Just as I touched the parchment, reality flickered. All things faded, no world, no ground, no sky, no home, and no color remained. Just infinite and eternal blackness. But something was there in the darkness, yes. One thing along with me. A whisper. It seemed to come from all places. Once and all the fated voice said was, “Mikolai.”

The image of a man appeared. Only a moment. But enough to catch it. His snowy gaze searched into my soul. He peered into my being with it, simultaneously dissecting me and urging me. Then my world faded in. I stared, surely with wide, or at least hard, eyes, as I rubbed my thumb over both the letter and the seemingly humming medallion.

I hobbled back inside as I poured over the metal and the page. Maybe one day I will share them in greater length to you. Not today. No. All I could care about was not the story on the parchment, not the strange metal with insignia foreign to me, but that fated man. Who was he? Where did he hail from? Who or what was Mikolai?
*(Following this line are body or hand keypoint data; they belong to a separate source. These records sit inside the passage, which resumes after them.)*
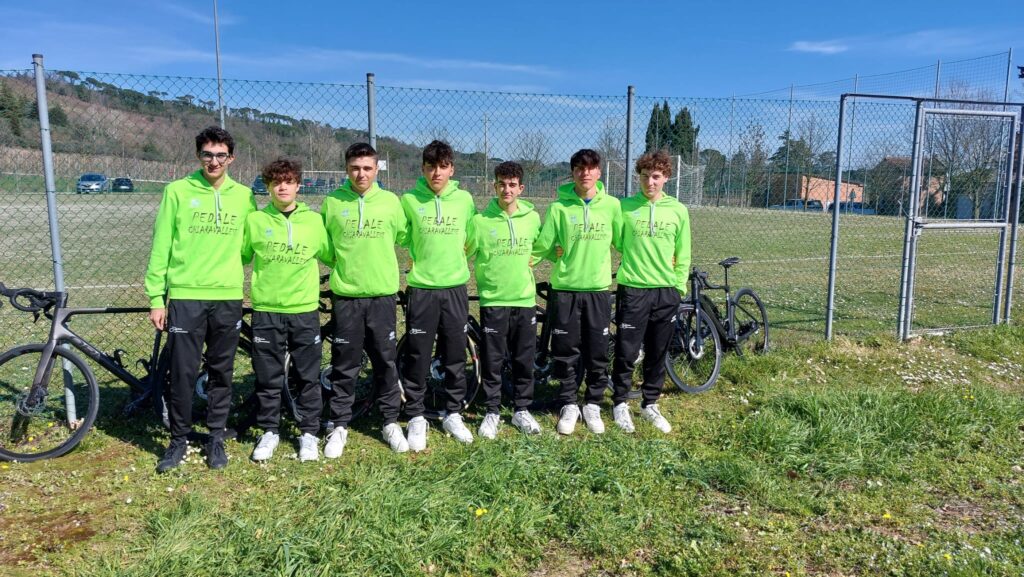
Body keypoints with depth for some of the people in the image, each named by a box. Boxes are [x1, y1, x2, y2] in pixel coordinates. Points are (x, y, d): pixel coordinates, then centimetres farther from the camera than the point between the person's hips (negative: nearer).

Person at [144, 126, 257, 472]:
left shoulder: (244, 196, 6)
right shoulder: (177, 191, 0)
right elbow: (160, 247, 1)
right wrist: (156, 298, -2)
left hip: (228, 298, 2)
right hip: (185, 296, -2)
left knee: (221, 372, 10)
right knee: (182, 373, 2)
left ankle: (216, 438, 23)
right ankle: (179, 439, 19)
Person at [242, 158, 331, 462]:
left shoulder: (314, 220, 2)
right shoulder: (254, 220, 1)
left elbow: (330, 254, 13)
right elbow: (241, 256, 11)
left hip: (305, 311, 0)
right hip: (266, 311, 0)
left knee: (308, 377, 7)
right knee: (268, 378, 9)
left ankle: (309, 433, 20)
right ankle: (270, 431, 24)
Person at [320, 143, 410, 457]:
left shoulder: (391, 201, 0)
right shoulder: (332, 202, -1)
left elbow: (402, 237, 13)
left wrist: (378, 261, 10)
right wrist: (343, 262, 4)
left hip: (382, 294, 1)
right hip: (345, 295, 0)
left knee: (386, 361, 9)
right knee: (344, 365, 7)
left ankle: (391, 422, 24)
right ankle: (339, 426, 20)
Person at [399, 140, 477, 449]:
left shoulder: (465, 199, 1)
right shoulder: (409, 200, -5)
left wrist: (455, 251, 7)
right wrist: (421, 256, 2)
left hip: (455, 288, 2)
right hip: (422, 289, -2)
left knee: (456, 357, 10)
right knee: (417, 357, 3)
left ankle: (453, 414, 24)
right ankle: (416, 418, 16)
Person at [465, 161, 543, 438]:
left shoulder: (532, 218, 2)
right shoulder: (480, 220, -7)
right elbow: (464, 253, 2)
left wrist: (530, 261, 9)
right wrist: (488, 274, -1)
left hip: (525, 300, 2)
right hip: (493, 301, -2)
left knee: (524, 360, 9)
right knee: (492, 361, 4)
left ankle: (522, 410, 23)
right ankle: (492, 412, 18)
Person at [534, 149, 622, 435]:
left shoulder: (612, 205, 1)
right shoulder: (559, 207, -3)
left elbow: (623, 242, 7)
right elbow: (542, 246, -1)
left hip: (598, 289, 1)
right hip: (565, 289, -1)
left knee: (597, 353, 7)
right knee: (565, 353, 5)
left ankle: (593, 405, 23)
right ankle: (569, 405, 20)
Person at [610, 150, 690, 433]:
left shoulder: (678, 210, 4)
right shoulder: (625, 207, -3)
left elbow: (683, 255, 8)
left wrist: (679, 287, 5)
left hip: (666, 292, 3)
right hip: (632, 290, -2)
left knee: (657, 354, 11)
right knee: (627, 352, 2)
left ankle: (650, 405, 26)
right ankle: (620, 403, 21)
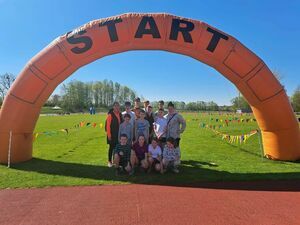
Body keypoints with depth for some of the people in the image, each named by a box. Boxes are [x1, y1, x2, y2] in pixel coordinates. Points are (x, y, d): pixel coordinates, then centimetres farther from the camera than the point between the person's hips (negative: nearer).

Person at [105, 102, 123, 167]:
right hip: (112, 134, -5)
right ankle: (109, 161, 19)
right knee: (112, 147, 5)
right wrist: (109, 135, -14)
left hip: (119, 134, 5)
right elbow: (108, 125, -12)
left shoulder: (120, 114, 8)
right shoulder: (110, 114, -11)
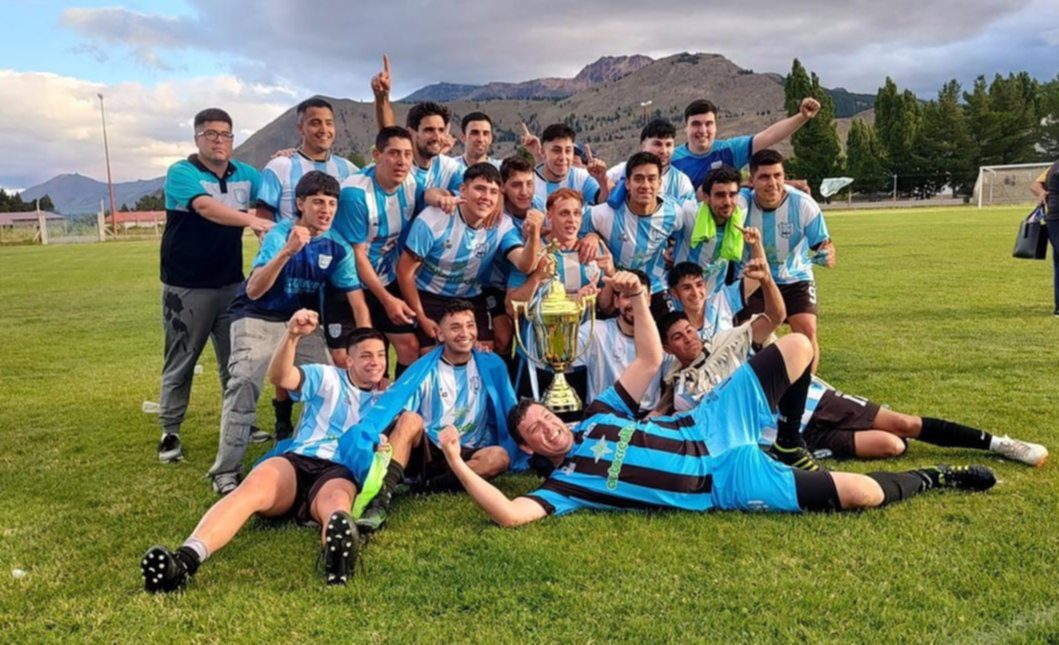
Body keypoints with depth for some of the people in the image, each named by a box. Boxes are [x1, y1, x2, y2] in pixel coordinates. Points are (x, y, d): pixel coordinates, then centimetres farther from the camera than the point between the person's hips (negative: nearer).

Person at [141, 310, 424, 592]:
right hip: (298, 461, 1)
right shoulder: (328, 378, 18)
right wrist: (292, 335, -21)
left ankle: (337, 551, -76)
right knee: (254, 486, -35)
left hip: (343, 473, 0)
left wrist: (387, 451, -8)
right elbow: (279, 377, -1)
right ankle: (185, 559, -55)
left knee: (336, 500, -40)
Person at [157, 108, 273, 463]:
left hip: (231, 284, 5)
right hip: (187, 287, -5)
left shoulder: (245, 174, 7)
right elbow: (207, 207, -28)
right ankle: (170, 433, 15)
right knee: (180, 363, 4)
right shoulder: (181, 173, -10)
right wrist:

I traveled to many worlds to find out. Never forgetting, always seeking. His eyes still haunting me all the way.

I am Alexander Grimm. These are my collected tales as far as they seemed necessary. If you should discover them, know that you were meant to. I sweat to consider the weight of this. This, the dawn of my exploration into the worlds. Divine providence was set for the proclaiming of these previously unknown or hidden places and peoples. This is an irrevocable meta narrative in which we take our roles.  Me the narrator of ancient–or maybe not so ancient, I don’t know, I hesitate to assume time works in the same fashion amongst the between of the worlds–tucked away knowledge. You the audience of grave importance to me. These things are in motion and cannot be changed. So, again I say, harken.